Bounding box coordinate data

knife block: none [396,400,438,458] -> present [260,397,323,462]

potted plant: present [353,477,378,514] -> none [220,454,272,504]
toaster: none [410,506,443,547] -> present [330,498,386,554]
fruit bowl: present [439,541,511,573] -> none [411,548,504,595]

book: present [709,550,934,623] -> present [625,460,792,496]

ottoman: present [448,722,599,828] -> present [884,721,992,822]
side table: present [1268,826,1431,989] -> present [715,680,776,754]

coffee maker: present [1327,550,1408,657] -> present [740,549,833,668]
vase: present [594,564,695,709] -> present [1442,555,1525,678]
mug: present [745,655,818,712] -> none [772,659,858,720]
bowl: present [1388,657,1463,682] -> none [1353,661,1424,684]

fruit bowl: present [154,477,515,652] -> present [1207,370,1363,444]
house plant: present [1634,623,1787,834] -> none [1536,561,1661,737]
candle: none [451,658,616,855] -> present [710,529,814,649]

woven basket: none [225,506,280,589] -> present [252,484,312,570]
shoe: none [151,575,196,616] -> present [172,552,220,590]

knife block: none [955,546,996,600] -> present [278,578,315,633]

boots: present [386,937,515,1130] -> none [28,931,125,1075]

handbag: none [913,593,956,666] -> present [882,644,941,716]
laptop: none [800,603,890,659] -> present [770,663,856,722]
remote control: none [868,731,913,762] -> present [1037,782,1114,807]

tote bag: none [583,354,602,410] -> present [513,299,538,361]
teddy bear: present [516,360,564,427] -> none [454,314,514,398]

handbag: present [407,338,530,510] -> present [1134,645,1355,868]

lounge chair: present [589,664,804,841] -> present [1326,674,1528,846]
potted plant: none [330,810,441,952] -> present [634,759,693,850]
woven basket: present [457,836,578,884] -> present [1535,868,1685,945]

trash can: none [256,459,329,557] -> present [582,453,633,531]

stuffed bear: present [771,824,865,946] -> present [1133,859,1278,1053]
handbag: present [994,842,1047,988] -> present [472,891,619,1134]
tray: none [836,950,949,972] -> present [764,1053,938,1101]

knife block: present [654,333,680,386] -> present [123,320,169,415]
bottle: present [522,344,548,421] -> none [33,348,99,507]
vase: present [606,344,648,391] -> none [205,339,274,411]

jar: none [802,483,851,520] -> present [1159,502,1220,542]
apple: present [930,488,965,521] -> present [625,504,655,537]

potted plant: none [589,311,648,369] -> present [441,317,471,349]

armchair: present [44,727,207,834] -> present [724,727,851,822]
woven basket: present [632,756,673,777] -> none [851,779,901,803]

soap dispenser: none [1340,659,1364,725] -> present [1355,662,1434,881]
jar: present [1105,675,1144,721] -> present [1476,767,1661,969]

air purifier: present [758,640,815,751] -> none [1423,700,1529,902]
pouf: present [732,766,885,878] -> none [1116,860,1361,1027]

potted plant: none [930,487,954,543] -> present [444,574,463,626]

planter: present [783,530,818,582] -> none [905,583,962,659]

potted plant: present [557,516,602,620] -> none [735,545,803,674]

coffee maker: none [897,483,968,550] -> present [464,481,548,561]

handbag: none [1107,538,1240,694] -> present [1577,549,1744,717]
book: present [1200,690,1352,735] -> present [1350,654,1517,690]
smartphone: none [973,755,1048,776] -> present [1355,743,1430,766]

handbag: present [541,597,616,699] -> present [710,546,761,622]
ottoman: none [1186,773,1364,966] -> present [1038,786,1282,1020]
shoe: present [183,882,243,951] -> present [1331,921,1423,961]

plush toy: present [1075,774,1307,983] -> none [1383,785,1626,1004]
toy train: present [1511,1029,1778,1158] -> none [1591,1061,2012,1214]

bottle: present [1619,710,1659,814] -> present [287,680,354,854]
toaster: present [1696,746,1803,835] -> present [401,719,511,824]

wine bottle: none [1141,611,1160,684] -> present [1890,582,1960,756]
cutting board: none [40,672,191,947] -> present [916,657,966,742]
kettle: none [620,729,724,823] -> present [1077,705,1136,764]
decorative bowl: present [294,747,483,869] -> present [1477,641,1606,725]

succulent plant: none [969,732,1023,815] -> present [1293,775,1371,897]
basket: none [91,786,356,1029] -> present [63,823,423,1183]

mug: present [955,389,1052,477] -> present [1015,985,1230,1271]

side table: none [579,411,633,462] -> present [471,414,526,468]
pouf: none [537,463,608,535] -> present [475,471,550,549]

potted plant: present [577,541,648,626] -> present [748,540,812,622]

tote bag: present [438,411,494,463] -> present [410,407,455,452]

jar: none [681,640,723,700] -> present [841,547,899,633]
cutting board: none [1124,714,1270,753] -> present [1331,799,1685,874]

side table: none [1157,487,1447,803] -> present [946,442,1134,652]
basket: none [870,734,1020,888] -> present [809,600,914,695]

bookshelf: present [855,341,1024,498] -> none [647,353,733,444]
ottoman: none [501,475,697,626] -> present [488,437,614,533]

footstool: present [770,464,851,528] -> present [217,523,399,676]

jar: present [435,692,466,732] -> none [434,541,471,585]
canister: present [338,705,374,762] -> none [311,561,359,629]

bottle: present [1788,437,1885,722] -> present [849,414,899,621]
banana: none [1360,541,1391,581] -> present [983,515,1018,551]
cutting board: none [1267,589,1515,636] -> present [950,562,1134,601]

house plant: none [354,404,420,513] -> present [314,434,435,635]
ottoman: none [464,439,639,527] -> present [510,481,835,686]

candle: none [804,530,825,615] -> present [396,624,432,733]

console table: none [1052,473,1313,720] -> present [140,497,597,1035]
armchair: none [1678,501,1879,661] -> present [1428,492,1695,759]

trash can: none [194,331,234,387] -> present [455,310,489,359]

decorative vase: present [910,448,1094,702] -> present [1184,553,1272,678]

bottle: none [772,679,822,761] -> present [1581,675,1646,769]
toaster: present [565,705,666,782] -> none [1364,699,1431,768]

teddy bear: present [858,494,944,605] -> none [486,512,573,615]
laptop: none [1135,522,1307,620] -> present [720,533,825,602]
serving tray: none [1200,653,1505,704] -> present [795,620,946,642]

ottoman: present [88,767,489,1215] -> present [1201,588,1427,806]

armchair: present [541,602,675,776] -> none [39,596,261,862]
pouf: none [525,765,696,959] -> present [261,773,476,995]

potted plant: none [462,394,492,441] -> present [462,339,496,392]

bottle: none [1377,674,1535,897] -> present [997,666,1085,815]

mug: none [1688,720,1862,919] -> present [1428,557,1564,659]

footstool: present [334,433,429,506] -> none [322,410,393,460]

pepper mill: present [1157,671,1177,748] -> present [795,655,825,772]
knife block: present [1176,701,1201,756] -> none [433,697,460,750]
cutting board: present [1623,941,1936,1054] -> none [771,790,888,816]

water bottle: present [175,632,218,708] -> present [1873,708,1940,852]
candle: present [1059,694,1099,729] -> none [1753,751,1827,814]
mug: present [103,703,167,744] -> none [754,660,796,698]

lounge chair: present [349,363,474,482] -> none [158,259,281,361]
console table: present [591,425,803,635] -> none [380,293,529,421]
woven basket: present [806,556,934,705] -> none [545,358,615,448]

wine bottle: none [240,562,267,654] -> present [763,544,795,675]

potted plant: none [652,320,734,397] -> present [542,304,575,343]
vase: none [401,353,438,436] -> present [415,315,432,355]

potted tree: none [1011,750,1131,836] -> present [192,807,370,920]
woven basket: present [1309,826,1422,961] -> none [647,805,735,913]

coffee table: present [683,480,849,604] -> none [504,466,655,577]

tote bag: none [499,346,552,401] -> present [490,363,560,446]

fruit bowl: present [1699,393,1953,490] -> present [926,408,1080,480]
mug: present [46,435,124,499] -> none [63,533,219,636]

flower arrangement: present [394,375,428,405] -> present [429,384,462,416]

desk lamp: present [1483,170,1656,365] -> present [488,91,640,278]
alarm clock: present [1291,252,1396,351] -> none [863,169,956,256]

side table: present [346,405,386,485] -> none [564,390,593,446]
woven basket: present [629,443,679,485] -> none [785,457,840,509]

WHAT THE TASK ASKS →
When you answer, output each line of the data exactly as given, from its first line up to and including the one with "book: present [709,550,934,623]".

WRITTEN RESPONSE →
knife block: none [396,400,438,458] -> present [260,397,323,462]

potted plant: present [353,477,378,514] -> none [220,454,272,504]
toaster: none [410,506,443,547] -> present [330,498,386,554]
fruit bowl: present [439,541,511,573] -> none [411,548,504,595]

book: present [709,550,934,623] -> present [625,460,792,496]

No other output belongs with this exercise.